I feel a flare of annoyance at the girls. They’re cold. There’s no reason I should be jealous of them. I’ve been frolicking in the snow with a big sexy alien for the last two days while they’ve been freezing their butts off and starving. But the thought of them touching him makes me . . . unhappy.

Jealous.

Crap. I cannot be falling for a big blue alien. No matter how good he is in bed.

“Fire?” Vektal asks. He looks around the cargo bay and frowns, then points at the ceiling and spits another stream of syllables.

“He says that there’s no wood this high up the mountain. He’ll have to go get some from the cave and come back.”

I nod at Kira, then at Vektal. “Please do that.”

His ridged brows draw down, and then he points at Kira and says something else.

“He wants to know if I understand him,” Kira whispers. She edges closer to the others. “What should I say?”

I reach up and brush a hand on Vektal’s hard jaw, turning his frowning face toward me. It’s impossible to tell what he’s thinking right now. “Vektal?” When his attention turns toward me, I gesture at my ear, then move to Kira and pull her forward. “You speak, and she hears it. Understands it.” I add a lot of pantomiming of words and lips moving, in the hopes that he’ll grasp it.

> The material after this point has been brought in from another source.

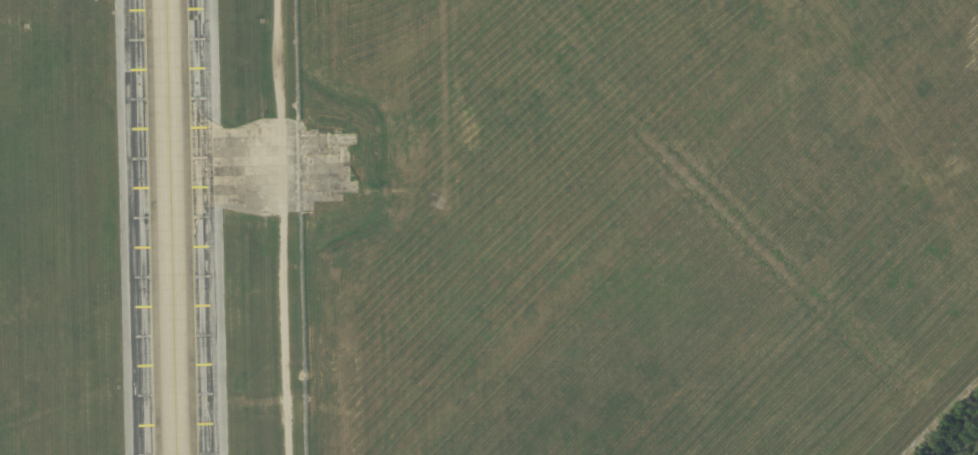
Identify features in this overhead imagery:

His face lights up, blue eyes glowing. Another string of words, and he gestures at Kira’s ear.

Kira’s face wrinkles. “He says I have a shell that is allowing me to understand him. I wonder if the translation isn’t all that clear.”

“It’s something like that,” I say, nodding at Vektal.

He turns to Kira and says something else.

“He wants to know if my parasite teaches me his language.” She shakes her head. “Just translates.” She taps her ear, then her mouth. “Hear, no speak.”

Vektal scrutinizes Kira for a long moment and then says something else. Then he turns, grabs me by the waist and tugs me against him, pressing a hard kiss to my mouth in front of everyone.

“He says he’s going hunting and to get firewood, and for us to keep an eye on his mate,” Kira relays, amusement in her voice. “Mate, huh?”

This time, it’s my turn to be shocked. “Mate? What? He thinks we’re mated?”

But Vektal’s already climbing up the side of the hull and back out into the snow.

VEKTAL

There are five other humans in addition to the dead one in the snow. All female. My mind cannot comprehend this. All female. I think of my own tribe, with over twenty unmated males. There are only five adult females in our tribe. There have never been many. Maylak was my only age-mate that was not mated, and we were lovers for a time until she resonated for Kashrem. Now they have tiny kit Esha, bringing the count of females in our tribe up to six. Most of our warriors only dream of the resonance of a mate.

And I have found one. And there are five more who could resonate for one of my tribe. Five more who could bring our small, dying people back to life. We are long-lived, thanks to our khui, but it is a long and lonely life, and I have spent much of mine envious of others with their mates.

Now there is Georgie. And Georgie brings hope with her.

I don’t know how she and her tribe have come here or why they are so poorly equipped to survive. We cannot communicate well enough. In time, I will have answers. For now, I must hunt and feed my small, fragile humans. I worry they are too weak to make it back to the tribal caves.